### Data shown

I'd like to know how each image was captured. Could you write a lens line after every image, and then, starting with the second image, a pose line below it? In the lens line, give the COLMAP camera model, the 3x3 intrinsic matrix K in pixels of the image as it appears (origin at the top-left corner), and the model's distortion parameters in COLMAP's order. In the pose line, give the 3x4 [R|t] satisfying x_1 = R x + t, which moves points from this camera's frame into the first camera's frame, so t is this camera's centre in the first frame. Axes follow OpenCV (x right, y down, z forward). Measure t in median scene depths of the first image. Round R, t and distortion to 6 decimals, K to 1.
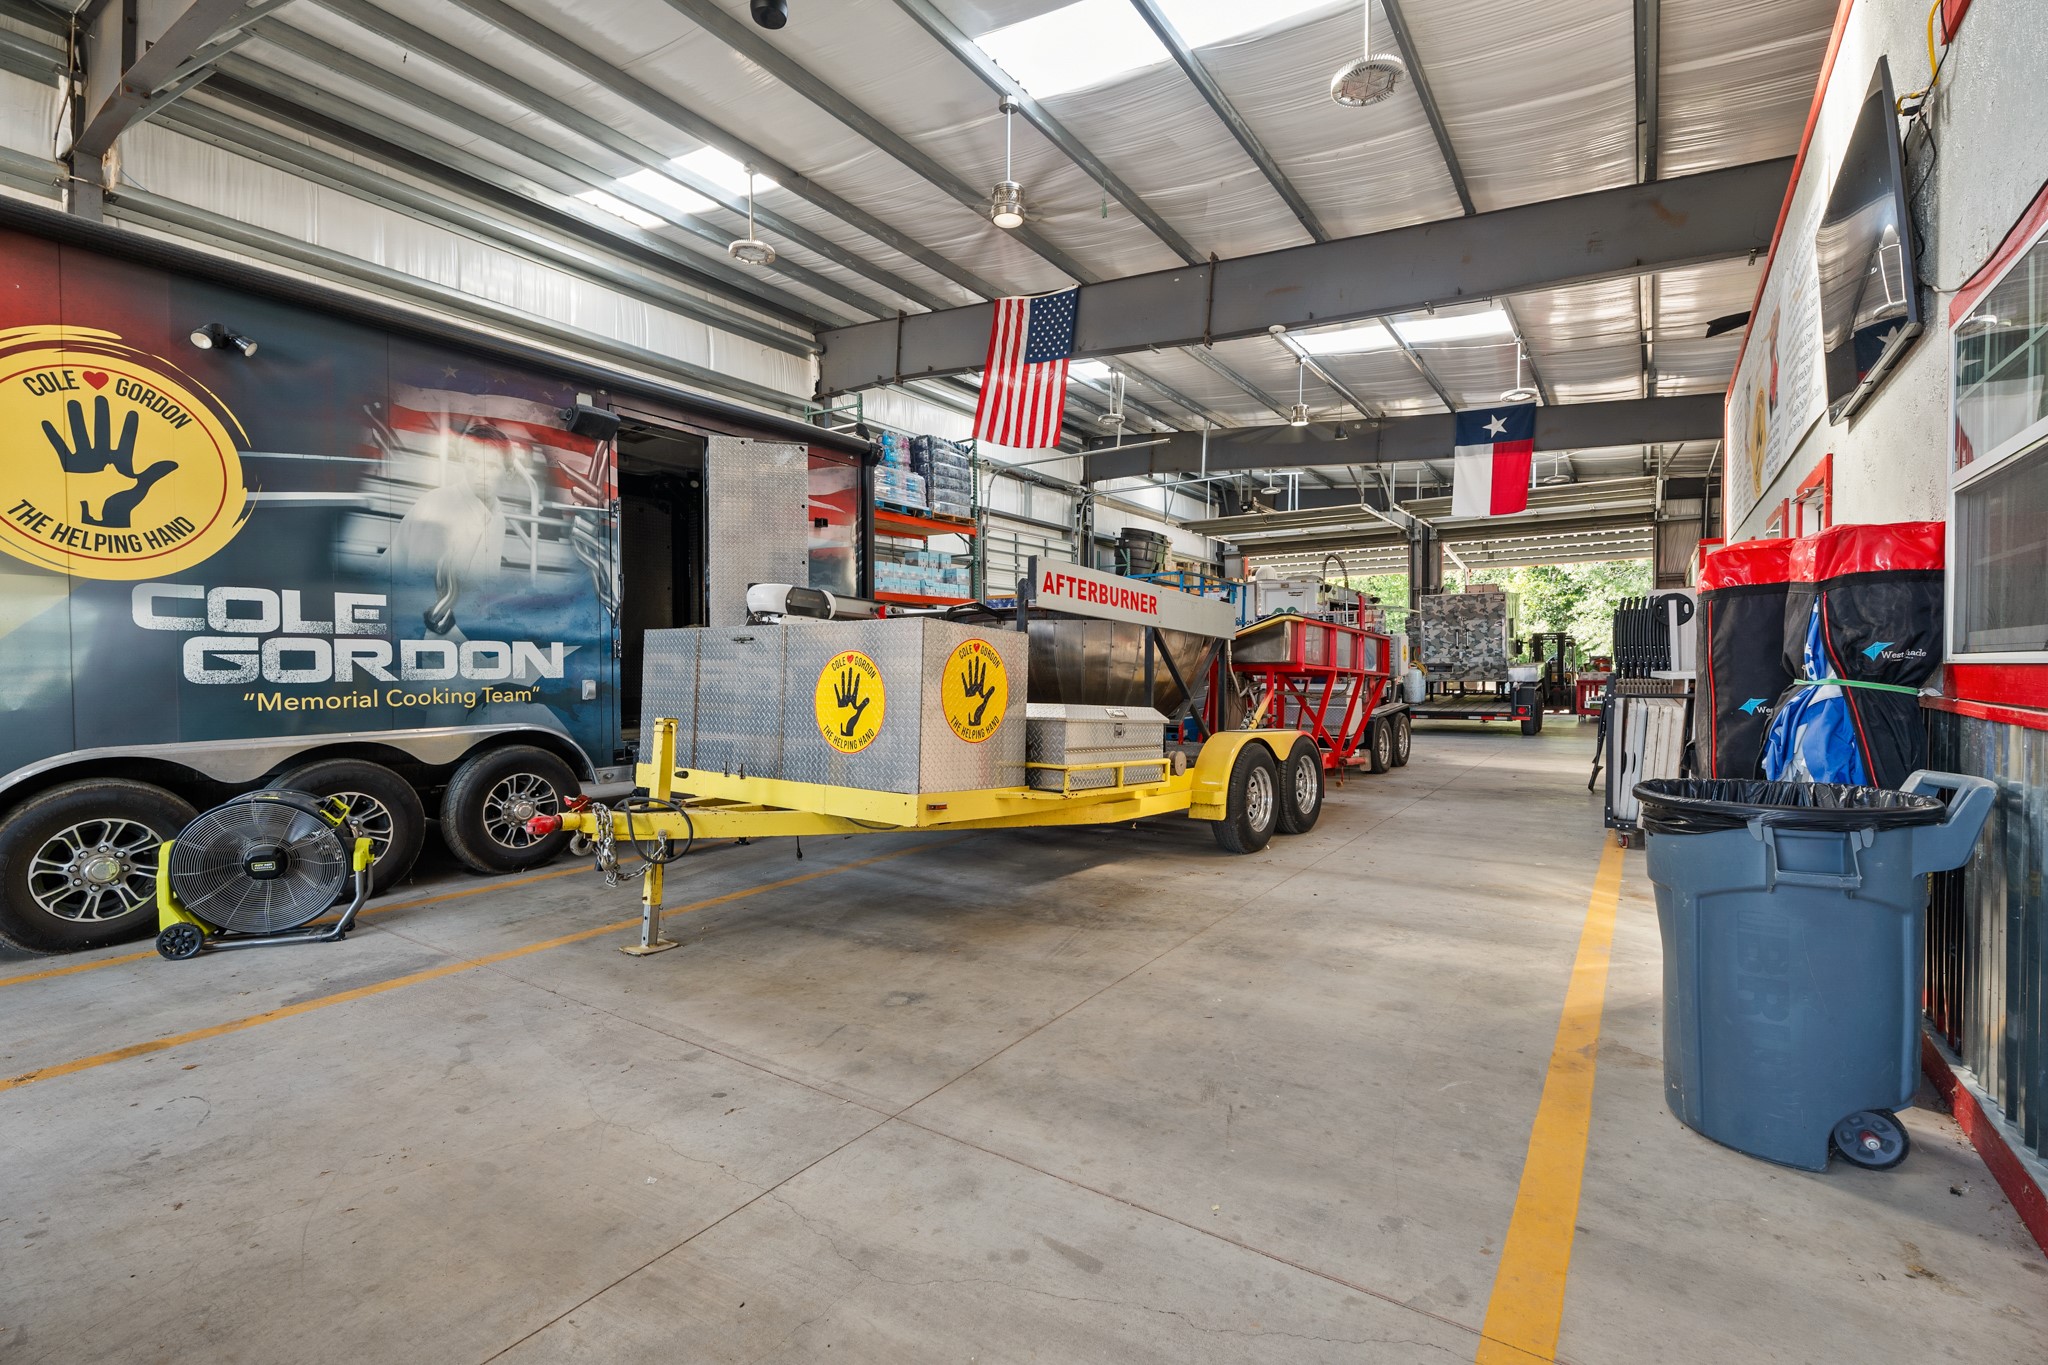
lens RADIAL K [[928.2, 0, 1024.0], [0, 928.2, 682.5], [0, 0, 1]] dist [0.010463, -0.000533]
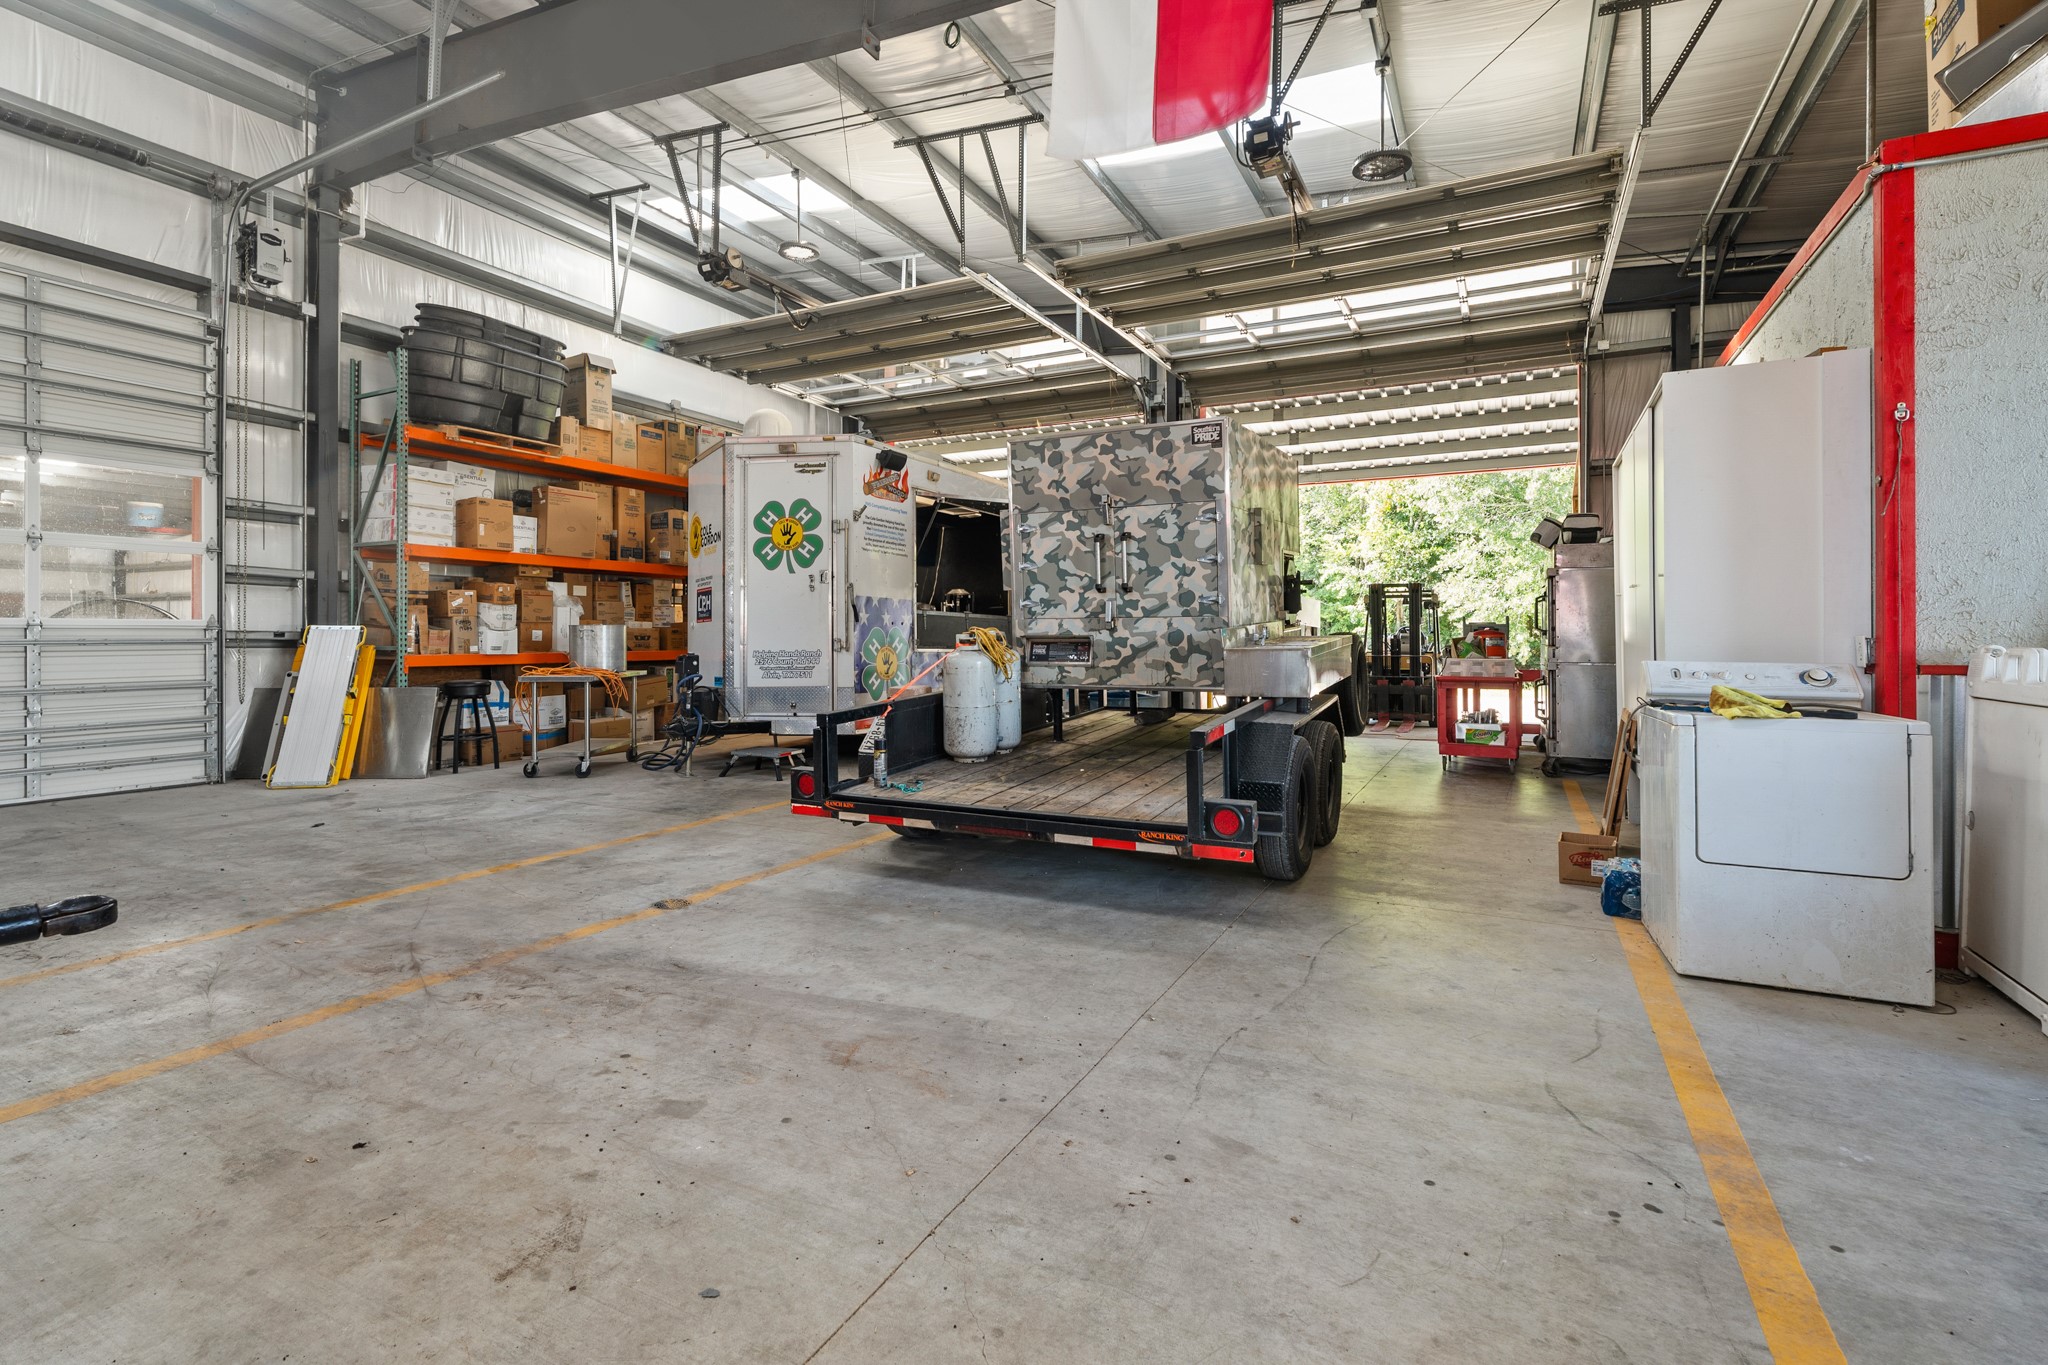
lens RADIAL K [[931.4, 0, 1029.6], [0, 931.4, 631.7], [0, 0, 1]] dist [0.000828, 0.000078]
pose [[0.993506, 0.007538, 0.113530, 0.343410], [-0.004894, 0.999711, -0.023551, -0.011790], [-0.113675, 0.022842, 0.993255, 0.569746]]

######

◆ Requirement:
Return every line of the data above word for word, with the pictures left out.

◆ Answer space:
I'd like to know how each image was captured. Could you write a lens line after every image, and then, starting with the second image, a pose line below it? In the lens line, give the COLMAP camera model, the 3x3 intrinsic matrix K in pixels of the image as it appears (origin at the top-left corner), and the model's distortion parameters in COLMAP's order. In the pose line, give the 3x4 [R|t] satisfying x_1 = R x + t, which moves points from this camera's frame into the first camera's frame, so t is this camera's centre in the first frame. Axes follow OpenCV (x right, y down, z forward). Measure t in median scene depths of the first image. Round R, t and distortion to 6 decimals, K to 1.
lens RADIAL K [[928.2, 0, 1024.0], [0, 928.2, 682.5], [0, 0, 1]] dist [0.010463, -0.000533]
lens RADIAL K [[931.4, 0, 1029.6], [0, 931.4, 631.7], [0, 0, 1]] dist [0.000828, 0.000078]
pose [[0.993506, 0.007538, 0.113530, 0.343410], [-0.004894, 0.999711, -0.023551, -0.011790], [-0.113675, 0.022842, 0.993255, 0.569746]]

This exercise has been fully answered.